Nexcess’ Product Manager for WordPress eCommerce on what inspired her love of tech, relying on trusted friends as advisors, and the power of hospitality.
Tiffany Bridge is originally from the Pittsburgh area, in a little town called Clairton. “My family has lived around there for generations, so I grew up with lots of aunts and uncles and cousins and second-cousins-once-removed close by, sometimes on the same block,” she says.
Bridge grew up watching Star Trek reruns with her parents, a childhood pastime that set her expectations for how we should interact with computers and what they should be able to do for us. So when the Web began making its way into homes when Bridge was in high school and college, she knew it was something she wanted to learn as much as possible about. “It felt like the beginning of my expectations finally being met!”
After completing high school, Bridge received a degree in political science. “I wasn’t expecting to go into tech,” she says. “After I finished school, I was tech-adjacent for a long time. I worked as an office manager for a dot-com (in the first dot-com bubble!) and as a tech recruiter for a staffing agency, all the while teaching myself more and more about tech in my free time.” That’s how she got started with WordPress in 2004 and then got a job managing web content for an association in DC. “I did federal web consulting for a while, spent some time freelancing, and then went to work for Automattic before ending up here. Tech has always been a fascination of mine.”

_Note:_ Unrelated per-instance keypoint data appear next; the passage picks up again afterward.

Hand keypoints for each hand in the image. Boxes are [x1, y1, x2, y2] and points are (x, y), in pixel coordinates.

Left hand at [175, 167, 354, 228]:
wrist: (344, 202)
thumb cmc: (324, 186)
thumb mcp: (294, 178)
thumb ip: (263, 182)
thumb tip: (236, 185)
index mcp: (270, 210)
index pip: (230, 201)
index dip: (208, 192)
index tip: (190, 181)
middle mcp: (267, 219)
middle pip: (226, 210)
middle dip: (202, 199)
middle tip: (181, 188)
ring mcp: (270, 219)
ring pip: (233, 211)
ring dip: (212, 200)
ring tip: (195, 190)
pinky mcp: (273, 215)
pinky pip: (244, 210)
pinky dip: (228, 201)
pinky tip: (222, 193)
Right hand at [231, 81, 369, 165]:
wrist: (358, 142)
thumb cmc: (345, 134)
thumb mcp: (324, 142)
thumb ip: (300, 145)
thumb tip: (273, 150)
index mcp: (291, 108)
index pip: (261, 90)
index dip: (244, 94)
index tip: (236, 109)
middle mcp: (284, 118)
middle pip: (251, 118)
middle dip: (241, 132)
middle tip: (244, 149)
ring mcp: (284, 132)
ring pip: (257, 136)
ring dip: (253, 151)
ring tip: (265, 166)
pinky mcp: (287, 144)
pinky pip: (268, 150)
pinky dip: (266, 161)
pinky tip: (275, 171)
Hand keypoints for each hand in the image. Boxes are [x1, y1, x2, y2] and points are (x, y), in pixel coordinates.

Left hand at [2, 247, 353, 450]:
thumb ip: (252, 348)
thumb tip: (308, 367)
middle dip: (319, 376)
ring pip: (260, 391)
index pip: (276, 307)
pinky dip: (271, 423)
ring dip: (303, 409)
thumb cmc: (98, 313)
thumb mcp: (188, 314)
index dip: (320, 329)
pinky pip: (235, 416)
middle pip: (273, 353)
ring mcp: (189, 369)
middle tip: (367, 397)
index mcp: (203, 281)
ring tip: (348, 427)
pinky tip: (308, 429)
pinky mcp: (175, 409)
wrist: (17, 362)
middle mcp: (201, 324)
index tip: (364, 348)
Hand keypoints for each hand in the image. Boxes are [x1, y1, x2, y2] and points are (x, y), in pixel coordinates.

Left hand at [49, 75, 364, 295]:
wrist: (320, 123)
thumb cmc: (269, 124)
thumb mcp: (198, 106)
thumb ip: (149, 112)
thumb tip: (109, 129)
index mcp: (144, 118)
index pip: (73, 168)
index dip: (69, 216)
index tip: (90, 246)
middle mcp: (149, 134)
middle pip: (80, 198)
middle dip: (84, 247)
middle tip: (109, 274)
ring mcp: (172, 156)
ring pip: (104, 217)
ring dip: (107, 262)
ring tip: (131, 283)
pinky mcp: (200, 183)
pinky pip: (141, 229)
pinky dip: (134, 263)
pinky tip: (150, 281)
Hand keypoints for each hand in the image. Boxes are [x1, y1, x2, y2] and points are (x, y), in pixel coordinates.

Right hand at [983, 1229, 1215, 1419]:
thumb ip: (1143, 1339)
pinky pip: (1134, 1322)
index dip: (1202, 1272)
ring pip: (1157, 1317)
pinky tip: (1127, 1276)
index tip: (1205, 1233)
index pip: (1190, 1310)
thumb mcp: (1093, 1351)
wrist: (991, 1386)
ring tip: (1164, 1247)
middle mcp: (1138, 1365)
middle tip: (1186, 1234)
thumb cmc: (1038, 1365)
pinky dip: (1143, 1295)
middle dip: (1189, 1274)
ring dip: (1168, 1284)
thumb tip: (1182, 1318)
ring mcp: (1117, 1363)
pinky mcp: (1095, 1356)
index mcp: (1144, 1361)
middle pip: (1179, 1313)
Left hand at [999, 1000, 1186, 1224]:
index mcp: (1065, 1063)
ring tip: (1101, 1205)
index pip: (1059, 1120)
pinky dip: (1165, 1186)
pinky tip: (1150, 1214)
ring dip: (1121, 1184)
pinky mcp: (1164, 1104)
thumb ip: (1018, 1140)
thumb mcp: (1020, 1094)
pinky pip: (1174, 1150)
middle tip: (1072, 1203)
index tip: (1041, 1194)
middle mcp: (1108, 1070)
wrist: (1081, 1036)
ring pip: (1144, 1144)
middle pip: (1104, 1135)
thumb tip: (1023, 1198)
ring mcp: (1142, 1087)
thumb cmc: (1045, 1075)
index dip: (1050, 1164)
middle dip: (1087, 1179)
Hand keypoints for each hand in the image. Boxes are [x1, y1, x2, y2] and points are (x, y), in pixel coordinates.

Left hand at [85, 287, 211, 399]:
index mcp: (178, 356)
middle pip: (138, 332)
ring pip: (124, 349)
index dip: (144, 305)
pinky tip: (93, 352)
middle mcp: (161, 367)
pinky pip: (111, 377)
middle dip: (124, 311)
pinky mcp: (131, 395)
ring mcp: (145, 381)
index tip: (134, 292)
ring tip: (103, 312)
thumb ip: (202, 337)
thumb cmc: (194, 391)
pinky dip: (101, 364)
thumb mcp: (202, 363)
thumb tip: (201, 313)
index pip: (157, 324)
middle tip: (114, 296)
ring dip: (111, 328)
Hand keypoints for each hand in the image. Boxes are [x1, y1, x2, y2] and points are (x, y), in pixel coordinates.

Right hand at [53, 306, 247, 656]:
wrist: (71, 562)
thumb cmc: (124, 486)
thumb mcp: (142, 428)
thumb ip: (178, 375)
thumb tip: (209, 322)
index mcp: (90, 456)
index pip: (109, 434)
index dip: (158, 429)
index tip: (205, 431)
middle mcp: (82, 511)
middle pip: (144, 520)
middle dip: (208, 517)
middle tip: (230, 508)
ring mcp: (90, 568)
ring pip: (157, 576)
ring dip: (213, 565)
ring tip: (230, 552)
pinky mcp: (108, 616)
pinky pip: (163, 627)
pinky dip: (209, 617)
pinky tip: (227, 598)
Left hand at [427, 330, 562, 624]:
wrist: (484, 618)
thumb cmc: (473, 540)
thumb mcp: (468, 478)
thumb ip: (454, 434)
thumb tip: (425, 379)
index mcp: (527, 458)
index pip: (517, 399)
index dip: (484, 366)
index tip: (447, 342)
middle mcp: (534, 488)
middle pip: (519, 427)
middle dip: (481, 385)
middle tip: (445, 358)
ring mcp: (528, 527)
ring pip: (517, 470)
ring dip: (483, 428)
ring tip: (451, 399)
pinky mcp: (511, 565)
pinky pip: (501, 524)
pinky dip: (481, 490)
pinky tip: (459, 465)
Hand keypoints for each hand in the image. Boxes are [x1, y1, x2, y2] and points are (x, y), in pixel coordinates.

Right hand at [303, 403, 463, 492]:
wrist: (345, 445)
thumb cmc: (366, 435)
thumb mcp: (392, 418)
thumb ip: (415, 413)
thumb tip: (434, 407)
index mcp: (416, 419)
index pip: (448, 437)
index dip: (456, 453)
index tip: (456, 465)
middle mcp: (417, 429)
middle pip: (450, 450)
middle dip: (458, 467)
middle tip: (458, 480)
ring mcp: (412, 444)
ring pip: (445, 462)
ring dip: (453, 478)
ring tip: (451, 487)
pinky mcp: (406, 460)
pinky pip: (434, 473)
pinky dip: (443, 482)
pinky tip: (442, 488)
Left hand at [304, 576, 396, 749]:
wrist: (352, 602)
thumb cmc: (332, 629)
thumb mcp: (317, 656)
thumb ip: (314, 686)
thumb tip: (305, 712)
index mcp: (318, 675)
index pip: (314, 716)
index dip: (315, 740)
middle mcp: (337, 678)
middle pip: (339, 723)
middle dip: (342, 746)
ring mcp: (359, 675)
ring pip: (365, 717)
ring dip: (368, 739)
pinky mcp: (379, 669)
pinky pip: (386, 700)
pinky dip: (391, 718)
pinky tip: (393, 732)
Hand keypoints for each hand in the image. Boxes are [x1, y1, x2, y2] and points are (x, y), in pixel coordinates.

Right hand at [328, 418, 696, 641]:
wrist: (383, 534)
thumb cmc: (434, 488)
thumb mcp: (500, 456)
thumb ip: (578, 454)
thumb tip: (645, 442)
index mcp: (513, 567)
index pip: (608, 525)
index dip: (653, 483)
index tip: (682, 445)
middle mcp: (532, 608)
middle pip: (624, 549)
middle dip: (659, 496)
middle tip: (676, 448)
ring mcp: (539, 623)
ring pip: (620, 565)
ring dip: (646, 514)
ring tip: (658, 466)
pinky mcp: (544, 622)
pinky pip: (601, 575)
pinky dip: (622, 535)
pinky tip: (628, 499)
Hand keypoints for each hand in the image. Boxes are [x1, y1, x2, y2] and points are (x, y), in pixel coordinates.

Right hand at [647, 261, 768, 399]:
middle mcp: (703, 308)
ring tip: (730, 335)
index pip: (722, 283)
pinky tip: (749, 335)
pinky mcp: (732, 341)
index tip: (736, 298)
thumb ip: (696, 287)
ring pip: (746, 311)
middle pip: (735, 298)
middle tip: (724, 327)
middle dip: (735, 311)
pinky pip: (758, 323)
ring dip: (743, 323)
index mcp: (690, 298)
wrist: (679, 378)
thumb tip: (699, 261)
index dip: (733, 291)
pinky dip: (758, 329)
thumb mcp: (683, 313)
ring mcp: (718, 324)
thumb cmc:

Now at Liquid Web, Bridge serves as the Product Manager for WordPress eCommerce on the Managed Apps team. “That means I spend a lot of time thinking about how to make our platforms the best place to make money with WordPress,” she says. “Sometimes that means deciding what kinds of features and add-ons to include in our plans, working with our Marketing and Sales teams to understand the needs of the whole spectrum of WordPress users, and sometimes it even means collaborating with design and development teams to imagine, prioritize, and build the features of a product like Storebuilder.”
After years of being a tech person in non-tech environments, when she finally made the leap to tech, it surprised her at first how much she didn’t want to be around computers when her workday was over. “Now that something that used to be my hobby is my full-time job, it’s the last thing I want to do on my off-hours,” she says.
When she’s not working, her favorite way to spend a day is reading a novel. “It’s hard to get that uninterrupted time as a parent, so when it happens, I don’t take it for granted. Something that’s a bit more accessible now, though, is that I will also spend a whole day in my kitchen. Cooking requires me to be present in my senses, and if you look at pretty much any form of meditation, it’s the same thing: noticing what your senses are telling you and trying to stay present in it.”
Bridge has found that career success comes when she is most aligned with her values. “It sounds hokey, but it’s true: success is so individual that if you start measuring it by the things someone else thinks are important rather than by what you know to be important, the wheels come off.”
Friends play an essential role in keeping her grounded. She moved to the Washington, DC area in her early 20s and now lives in Northeast DC with her spouse, child, and cat. “Neither of us is from here, so we’ve had to re-create that sense of nearby family with a tight group of friends.” Bridge feels she has been fortunate to have some close friends who have become both trusted advisors and hype-women when she needs it. “They haven’t written books or viral blog posts or anything like that, but they know me and what’s important to me, and they give good advice that helps me keep perspective on who I am and what I value when I’m trying to make career decisions. Of course, I’ve read good books and found lessons from high-profile people, but these couple of friends have steered me, personally, better than anyone else could.”
Bridge knows that the future of women in technology depends on how we as a society support women and caregivers. “The pandemic has pushed a lot of us out of the workforce (including me for a little while), and there are no signs that, as a society, the U.S. is going to stop relying on women to pick up the slack instead of building a real social infrastructure,” she says. “Where I hope the future is going is that we forget about trying to #girlboss our way into running things like men have been and start (and in many cases continue) imagining a better future, more ethical goals for our products, more equitably distributed benefits of what we build and maintain.”
And more women in tech will mean better products for everyone. “I think a consistent challenge in the tech field is the homogeneity of folks making the product decisions. The most obvious example is abuse and moderation; many of the platforms we use have to scramble to solve their harassment problems after the fact because they were designed by people who rarely get harassed. But it’s true for a lot of things. When product decisions are made by people who don’t have experience with the problem being solved, the solutions suffer. That’s not going to get better without women and other traditionally under-represented folx getting into those rooms. We have to get there, and we have to help each other get there.”
Bridge suggests that women starting in tech be selective about whose advice they follow. “Make sure you understand their values and priorities because that will shape the advice they give you. Mentorship is great, but at your job, sponsorship is better. You need people who are going to have your back, talk up your ideas, introduce you to people, and help you raise your profile.”